Bicara soal hak buruh tak harus melulu mengenai hal-hal yang bersifat material, namun juga hak berupa kesehatan, termasuk kesehatan reproduksi. Dalam Pasal 82 UU No.13 Tahun 2003 tentang ketenagakerjaan, perempuan berhak mendapat cuti berbayar selama 1,5 bulan sebelum dan sesudah melahirkan. Kenyataannya, berapa banyak perusahaan yang masih menerapkan kontrak dimana perempuan tidak boleh hamil selama masa kerja. Dengan alasan keterdesakan ekonomi, perempuan terpaksa menerima kontrak yang ditawarkan. Jika perempuan mengalami Kehamilan Tidak Direncanakan di tengah masa kerja, berarti ia melanggar kontrak dan harus diberhentikan bahkan membayar denda. Sedangkan akses untuk melakukan aborsi aman jika terjadi KTD tidak disediakan oleh Negara. Sekali lagi perempuan dihadapkan pada jalan buntu.

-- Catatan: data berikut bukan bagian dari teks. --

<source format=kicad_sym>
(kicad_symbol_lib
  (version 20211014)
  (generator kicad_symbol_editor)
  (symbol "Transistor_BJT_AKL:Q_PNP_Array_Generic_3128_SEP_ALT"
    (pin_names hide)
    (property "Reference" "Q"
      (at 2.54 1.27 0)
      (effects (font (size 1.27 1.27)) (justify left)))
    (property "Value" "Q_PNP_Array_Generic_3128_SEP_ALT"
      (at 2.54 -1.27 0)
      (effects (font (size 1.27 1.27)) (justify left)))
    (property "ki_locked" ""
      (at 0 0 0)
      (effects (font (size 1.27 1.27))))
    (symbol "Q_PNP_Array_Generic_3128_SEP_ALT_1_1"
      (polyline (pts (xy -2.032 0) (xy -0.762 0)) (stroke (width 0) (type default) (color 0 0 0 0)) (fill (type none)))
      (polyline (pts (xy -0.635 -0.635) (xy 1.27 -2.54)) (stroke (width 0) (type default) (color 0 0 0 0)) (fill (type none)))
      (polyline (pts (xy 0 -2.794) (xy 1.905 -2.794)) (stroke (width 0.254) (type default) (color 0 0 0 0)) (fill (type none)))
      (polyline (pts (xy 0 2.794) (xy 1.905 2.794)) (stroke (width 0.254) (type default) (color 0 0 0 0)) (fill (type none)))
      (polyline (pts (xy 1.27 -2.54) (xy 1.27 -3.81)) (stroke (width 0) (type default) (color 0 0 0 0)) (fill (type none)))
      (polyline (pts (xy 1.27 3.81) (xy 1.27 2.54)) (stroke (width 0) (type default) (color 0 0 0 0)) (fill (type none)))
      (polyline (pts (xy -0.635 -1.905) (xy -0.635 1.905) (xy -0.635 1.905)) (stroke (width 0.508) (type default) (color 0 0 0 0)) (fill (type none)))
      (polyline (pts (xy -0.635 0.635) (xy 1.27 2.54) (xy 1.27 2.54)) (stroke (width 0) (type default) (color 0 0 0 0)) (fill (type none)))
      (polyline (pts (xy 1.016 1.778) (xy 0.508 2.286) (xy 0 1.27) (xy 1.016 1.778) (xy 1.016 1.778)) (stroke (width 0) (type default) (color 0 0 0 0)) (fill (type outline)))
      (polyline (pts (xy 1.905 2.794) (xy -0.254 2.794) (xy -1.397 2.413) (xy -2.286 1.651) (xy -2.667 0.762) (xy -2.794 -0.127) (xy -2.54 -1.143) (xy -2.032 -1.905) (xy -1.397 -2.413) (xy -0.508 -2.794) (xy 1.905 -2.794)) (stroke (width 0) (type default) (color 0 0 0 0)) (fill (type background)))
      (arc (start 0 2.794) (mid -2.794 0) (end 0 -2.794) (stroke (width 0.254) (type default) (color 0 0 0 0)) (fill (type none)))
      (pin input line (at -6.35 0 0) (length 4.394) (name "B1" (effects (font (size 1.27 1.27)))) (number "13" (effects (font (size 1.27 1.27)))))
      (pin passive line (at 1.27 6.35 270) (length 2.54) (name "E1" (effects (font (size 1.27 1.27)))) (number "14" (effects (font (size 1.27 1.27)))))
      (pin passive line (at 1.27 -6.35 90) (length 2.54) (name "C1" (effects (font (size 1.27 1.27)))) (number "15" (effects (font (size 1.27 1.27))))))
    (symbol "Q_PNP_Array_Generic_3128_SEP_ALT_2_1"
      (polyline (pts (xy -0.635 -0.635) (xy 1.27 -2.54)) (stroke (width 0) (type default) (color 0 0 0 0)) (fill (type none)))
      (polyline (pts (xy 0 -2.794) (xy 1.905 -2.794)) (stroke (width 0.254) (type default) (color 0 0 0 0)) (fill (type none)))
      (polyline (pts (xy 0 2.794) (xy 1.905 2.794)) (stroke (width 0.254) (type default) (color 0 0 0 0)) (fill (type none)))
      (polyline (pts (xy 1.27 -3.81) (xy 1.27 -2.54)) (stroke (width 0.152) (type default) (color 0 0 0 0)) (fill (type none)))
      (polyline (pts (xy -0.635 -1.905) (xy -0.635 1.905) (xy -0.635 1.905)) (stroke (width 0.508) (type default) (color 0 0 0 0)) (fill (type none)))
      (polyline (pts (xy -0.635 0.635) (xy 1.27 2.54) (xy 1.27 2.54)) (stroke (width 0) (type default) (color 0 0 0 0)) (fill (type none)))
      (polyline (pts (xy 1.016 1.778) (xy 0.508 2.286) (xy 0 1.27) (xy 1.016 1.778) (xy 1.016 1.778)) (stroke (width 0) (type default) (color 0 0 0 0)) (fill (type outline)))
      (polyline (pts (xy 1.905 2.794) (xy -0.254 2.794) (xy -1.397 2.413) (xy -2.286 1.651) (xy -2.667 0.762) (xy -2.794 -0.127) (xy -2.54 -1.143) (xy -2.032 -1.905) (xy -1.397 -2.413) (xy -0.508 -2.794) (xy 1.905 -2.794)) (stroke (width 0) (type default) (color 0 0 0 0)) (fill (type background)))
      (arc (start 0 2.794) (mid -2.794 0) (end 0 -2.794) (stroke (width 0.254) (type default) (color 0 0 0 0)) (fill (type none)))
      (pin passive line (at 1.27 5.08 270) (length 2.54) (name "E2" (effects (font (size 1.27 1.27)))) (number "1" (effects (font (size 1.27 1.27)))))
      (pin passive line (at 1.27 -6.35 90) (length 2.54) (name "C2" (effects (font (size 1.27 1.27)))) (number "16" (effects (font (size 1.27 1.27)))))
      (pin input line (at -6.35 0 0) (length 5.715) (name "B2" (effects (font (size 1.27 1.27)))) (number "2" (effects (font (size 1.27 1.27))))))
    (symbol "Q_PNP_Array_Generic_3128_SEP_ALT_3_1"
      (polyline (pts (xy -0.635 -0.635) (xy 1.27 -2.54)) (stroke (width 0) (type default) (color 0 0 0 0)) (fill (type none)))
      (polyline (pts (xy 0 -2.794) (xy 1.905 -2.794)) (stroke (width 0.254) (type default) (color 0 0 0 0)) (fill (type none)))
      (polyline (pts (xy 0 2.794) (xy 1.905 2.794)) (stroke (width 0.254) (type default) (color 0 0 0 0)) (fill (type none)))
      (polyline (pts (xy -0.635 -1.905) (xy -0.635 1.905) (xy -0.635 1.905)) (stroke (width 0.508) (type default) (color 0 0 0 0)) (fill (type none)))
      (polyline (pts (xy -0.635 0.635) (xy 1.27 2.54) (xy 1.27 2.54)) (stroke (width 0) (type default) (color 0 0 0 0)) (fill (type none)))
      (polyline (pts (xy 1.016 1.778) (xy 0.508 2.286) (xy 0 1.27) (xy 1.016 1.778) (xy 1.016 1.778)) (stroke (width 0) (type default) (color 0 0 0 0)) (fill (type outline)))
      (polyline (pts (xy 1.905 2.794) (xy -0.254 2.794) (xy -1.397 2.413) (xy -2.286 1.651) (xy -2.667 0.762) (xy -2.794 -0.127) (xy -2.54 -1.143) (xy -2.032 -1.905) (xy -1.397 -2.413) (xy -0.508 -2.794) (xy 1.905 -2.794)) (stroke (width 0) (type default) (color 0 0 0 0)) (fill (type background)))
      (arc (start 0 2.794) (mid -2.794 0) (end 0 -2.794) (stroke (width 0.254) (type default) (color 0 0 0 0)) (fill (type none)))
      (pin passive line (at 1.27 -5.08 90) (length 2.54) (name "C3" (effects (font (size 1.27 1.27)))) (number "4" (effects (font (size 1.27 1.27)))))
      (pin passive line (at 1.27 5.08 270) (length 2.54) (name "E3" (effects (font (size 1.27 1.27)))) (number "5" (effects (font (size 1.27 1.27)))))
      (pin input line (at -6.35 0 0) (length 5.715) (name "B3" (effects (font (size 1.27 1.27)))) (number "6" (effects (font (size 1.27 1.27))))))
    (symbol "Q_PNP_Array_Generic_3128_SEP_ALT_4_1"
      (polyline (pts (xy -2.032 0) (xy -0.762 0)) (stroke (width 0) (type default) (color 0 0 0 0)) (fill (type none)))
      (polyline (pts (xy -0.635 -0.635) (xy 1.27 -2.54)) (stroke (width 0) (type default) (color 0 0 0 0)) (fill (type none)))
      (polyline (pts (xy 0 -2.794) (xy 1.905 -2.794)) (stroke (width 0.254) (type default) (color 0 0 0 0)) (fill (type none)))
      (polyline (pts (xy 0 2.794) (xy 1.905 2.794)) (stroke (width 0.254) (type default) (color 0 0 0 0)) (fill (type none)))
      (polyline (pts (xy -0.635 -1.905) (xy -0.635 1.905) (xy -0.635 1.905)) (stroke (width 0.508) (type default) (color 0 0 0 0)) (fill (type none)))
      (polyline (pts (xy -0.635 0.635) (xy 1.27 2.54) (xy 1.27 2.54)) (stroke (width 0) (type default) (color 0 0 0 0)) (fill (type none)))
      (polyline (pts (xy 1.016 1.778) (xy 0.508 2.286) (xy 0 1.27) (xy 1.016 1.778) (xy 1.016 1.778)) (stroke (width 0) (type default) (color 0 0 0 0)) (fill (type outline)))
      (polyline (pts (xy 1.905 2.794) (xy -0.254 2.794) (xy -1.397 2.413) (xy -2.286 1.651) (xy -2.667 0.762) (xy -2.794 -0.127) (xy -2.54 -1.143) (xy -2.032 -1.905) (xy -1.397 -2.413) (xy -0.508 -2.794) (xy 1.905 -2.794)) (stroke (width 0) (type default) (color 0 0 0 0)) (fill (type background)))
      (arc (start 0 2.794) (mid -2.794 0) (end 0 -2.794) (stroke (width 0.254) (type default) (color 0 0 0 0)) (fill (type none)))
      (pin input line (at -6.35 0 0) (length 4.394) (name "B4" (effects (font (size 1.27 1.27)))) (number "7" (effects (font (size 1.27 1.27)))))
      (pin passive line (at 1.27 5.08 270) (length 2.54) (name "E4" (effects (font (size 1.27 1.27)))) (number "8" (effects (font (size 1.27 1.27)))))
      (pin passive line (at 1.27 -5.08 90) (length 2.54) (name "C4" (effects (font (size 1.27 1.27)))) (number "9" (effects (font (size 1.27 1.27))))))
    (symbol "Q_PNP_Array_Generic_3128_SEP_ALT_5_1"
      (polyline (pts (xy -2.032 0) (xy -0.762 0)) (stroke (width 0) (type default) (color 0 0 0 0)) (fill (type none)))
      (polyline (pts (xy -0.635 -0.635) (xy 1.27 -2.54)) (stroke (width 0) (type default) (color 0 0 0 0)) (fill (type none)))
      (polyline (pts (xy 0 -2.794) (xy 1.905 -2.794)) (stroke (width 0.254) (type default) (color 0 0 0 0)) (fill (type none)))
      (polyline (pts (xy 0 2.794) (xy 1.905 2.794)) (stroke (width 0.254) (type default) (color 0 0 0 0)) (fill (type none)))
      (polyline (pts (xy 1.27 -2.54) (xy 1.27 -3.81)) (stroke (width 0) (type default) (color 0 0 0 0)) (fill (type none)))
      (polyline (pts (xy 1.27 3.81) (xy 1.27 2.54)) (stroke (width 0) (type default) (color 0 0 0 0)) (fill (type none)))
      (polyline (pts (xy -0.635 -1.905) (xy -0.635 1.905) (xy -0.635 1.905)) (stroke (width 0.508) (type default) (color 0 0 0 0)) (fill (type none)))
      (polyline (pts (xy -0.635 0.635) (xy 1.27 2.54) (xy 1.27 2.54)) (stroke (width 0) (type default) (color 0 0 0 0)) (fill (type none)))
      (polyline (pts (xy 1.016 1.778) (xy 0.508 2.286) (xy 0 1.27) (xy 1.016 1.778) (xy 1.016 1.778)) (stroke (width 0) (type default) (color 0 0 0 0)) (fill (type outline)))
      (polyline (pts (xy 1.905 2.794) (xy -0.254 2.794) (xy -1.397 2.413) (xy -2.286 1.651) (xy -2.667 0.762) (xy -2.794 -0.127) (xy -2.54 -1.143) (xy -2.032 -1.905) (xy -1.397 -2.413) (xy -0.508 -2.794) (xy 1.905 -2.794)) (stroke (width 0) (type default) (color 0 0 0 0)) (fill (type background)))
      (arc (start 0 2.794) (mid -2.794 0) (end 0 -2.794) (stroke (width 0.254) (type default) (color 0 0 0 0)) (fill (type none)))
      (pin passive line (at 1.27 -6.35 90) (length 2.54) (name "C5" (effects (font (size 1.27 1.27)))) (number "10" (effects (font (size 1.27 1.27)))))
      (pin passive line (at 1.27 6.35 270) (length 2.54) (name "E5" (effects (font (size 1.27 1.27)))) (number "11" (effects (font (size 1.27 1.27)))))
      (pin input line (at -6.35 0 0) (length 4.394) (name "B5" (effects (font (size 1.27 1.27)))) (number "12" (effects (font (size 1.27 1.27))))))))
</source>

Buruh perempuan memiliki persoalan lain yang lebih kompleks sehubungan dengan dirinya sebagai perempuan. Buruh perempuan masih sangat rentan dengan kekerasan seksual. Masih banyak perusahaan yang menerapkan peraturan tidak ramah perempuan. Masih banyak buruh perempuan yang digaji lebih rendah hanya karena mereka adalah perempuan.
Kami tak pernah berhenti berjuang di ranah kesehatan reproduksi agar tak hanya buruh, namun perempuan dimanapun sadar dan bisa mendapatkan haknya, terutama hak reproduksinya. Adalah tugas kita bersama untuk menciptakan dunia menjadi tempat yang aman dan nyaman bagi perempuan. Selamat hari buruh, perempuan!